“Cuando la sal pierde su sabor”, se llega a la conclusión lógica; de que ya no sirve para su fin. Y es la logica a la que apela Jesús al hablarle a los discípulos acerca de las relaciones entre los hermanos dentro de la Iglesia, y en general las relaciones con el entorno. ¿Cómo actúa la sal sobre aquello que se descompone? Actúa como elemento que conserva de la descomposición.
Esto nos lleva al argumento del artículo: “si el creyente no tiene la capacidad de convivir, trabajar e influenciar a sus pares, todas sus obras serán susceptibles al fuego”: “Si la obra de alguno se quemare, él sufrirá pérdida, si bien él mismo será salvo, aunque así como por fuego.” 1 Corintios 3:15 RVR1960
La sal, se dice que llegó a tener 14.000 usos diferentes entre las sociedades antiguas de oriente, debido a sus propiedades químicas (reguladoras, en este caso de funciones del cuerpo) y organolépticas (acción sensorial percibida por algunos o todos los sentidos).
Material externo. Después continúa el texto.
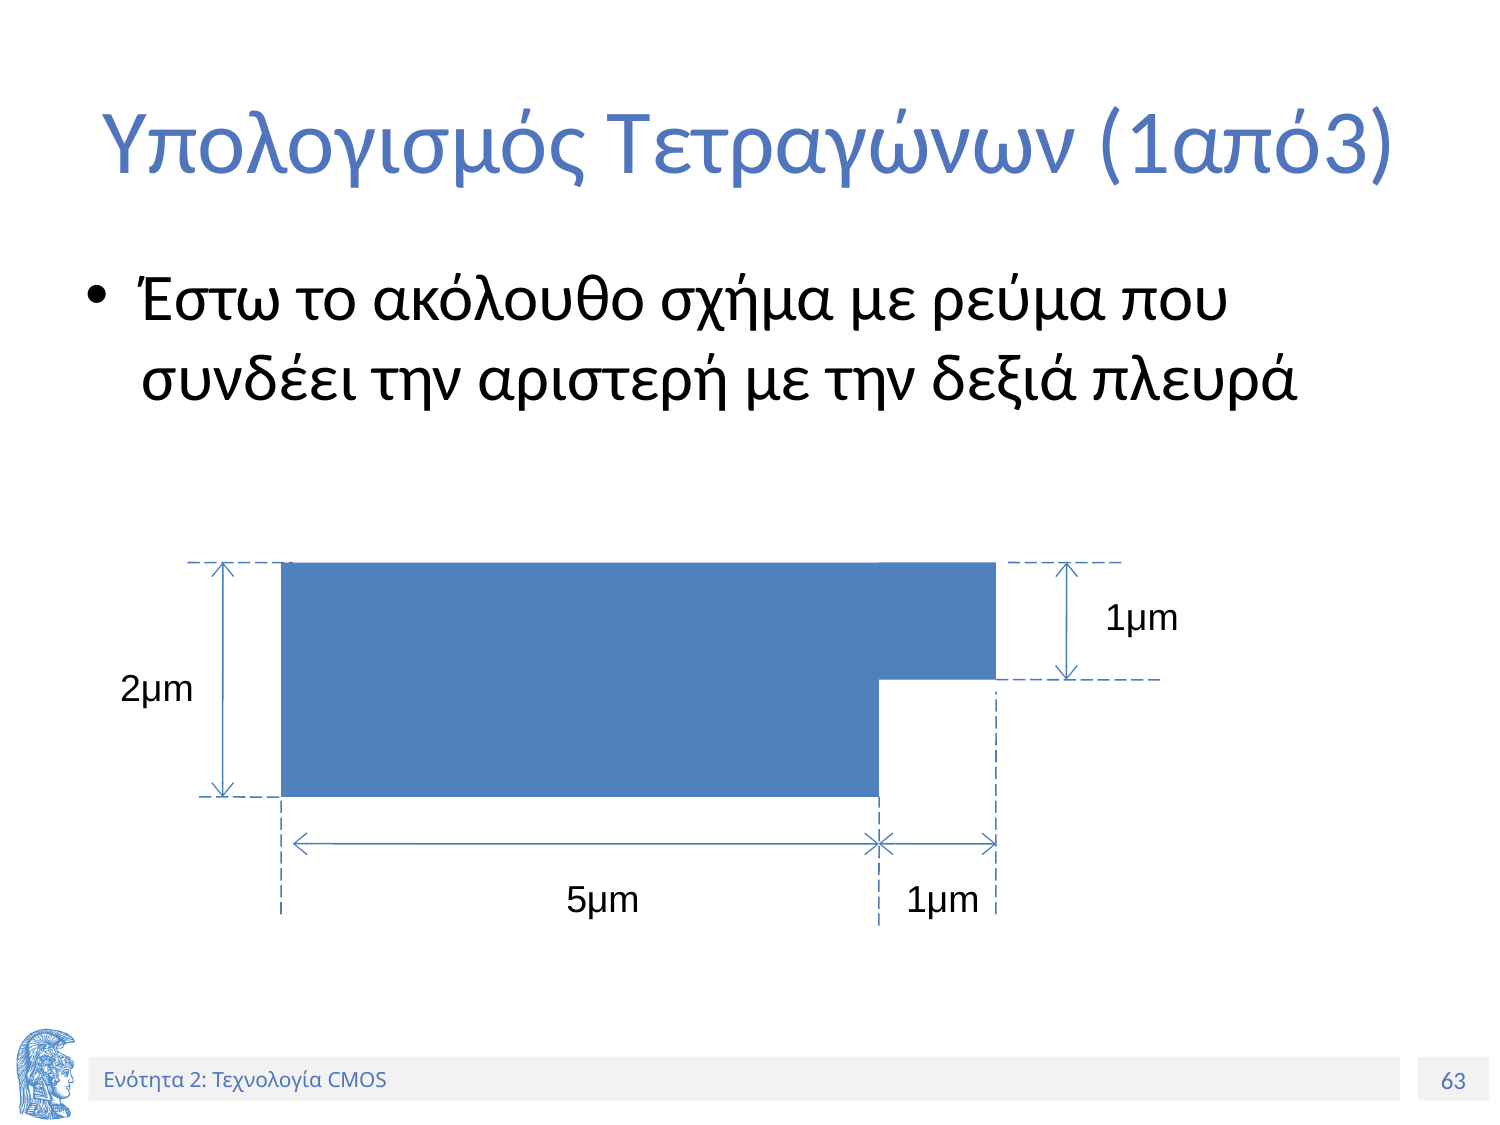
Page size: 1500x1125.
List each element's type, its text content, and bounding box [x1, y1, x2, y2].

title Υπολογισμός Τετραγώνων (1από3) [75, 42, 1425, 231]
picture [9, 1025, 81, 1120]
list Έστω το ακόλουθο σχήμα με ρεύμα που συνδέει την αριστερή με την δεξιά πλευρά [70, 246, 1421, 493]
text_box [105, 562, 1195, 929]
Las principales cualidades que quiero mencionar, son:
1. La sal y su acción antiséptica: uno de los usos importantes en la antigüedad, fue la aplicación salutífera, en infecciones y heridas. Esta acción en el simbolismo bíblico se refiere al perdón y las relaciones sanas. Pablo a los Colosenses, les manda a sazonar sus relaciones, con sal. Esta metáfora deja claramente establecido el llamado al creyente, de responder con inteligencia emocional y responsabilidad espiritual.
Sea vuestra palabra siempre con gracia, sazonada con sal, para que sepáis cómo debéis responder a cada uno.” Colosenses 4:6 RVR1960
Jesús ya lo había determinado en su discurso del monte:
“Buena es la sal; mas si la sal se hace insípida, ¿con qué la sazonaréis? Tened sal en vosotros mismos; y tened paz los unos con los otros.” Marcos 9:50 RVR1960
2. La sal y su acción preservante: El uso más conocido ha sido en la cocina para sazonar algunos alimentos y dar más vida a los que son perecederos. Esta cualidad de la sal, se traduce de manera figurada en el creyente, como la persona que puede y tiene la capacidad de ponerle buen sabor, a una vida en descomposición de muerte por el pecado. Igualmente es el creyente un portador de vida, sobre aquellos muertos.
“Vosotros sois la sal de la tierra; pero si la sal se desvaneciere, ¿con qué será salada? No sirve más para nada, sino para ser echada fuera y hollada por los hombres.” Mateo 5:13 RVR1960.
3. La sal y su acción simbólica del pacto: Dios le demandó a Israel un ceremonial en el altar, que consistía en poner sal a todas sus ofrendas presentadas en sacrificio.
“Y sazonarás con sal toda ofrenda que presentes, y no harás que falte jamás de tu ofrenda la sal del pacto de tu Dios; en toda ofrenda tuya ofrecerás sal.” Levítico 2:13 RVR1960
La sal en las ofrendas y sacrificios, simboliza en el contexto bíblico ceremonial, la perpetuidad del pacto de Dios con su pueblo. Su fidelidad y confiabilidad; así como nuestro compromiso hacia Dios por medio de la consagración. Cuando Dios habla de la sal de su pacto, o pacto de sal; hace referencia a una práctica entre Dios e Israel, que nos traslada no la práctica sino los efectos a nosotros los creyentes. Así que, no estamos llamados a usar la sal en nuestras obras de fe, pero sí a poner en ellas, todo nuestro amor, compromiso y fidelidad simbolizadas en el mineral.
Estas tres menciones, son las más relevantes entre otras aplicaciones. Nos muestran el profundo significado de las palabras de Jesús en su sermón:
“Vosotros sois la sal de la tierra; pero si la sal se desvaneciere, ¿con qué será salada? No sirve más para nada, sino para ser echada fuera y hollada por los hombres.” Mateo 5:13 RVR1960.
En esta misión dada por Dios, se nos imputa la responsabilidad de ser uno con el mensaje bíblico, de la proclamación del Evangelio. Un mensaje que sazone, preserve y comprometa a más pecadores, con Cristo y su obra – mensaje.
“Cuando la sal pierde su sabor, no sirve más, sino para ser hollada o pisada por los hombres”. Esta referencia no significa condenación, se refiere a inutilidad. El creyente insípido es inservible para cumplir su misión. Nada de extrañar cuando validamos este pensamiento, con el pensamiento inspirado de Pablo; que nos explica que muchos creyentes se salvarán “como por fuego”, aludiendo a obras vanas que no pasarán la prueba en su día.
Ser sal no es un mero simbolismo, porque lo figurado cobra vida en nosotros a través de las acciones de fe.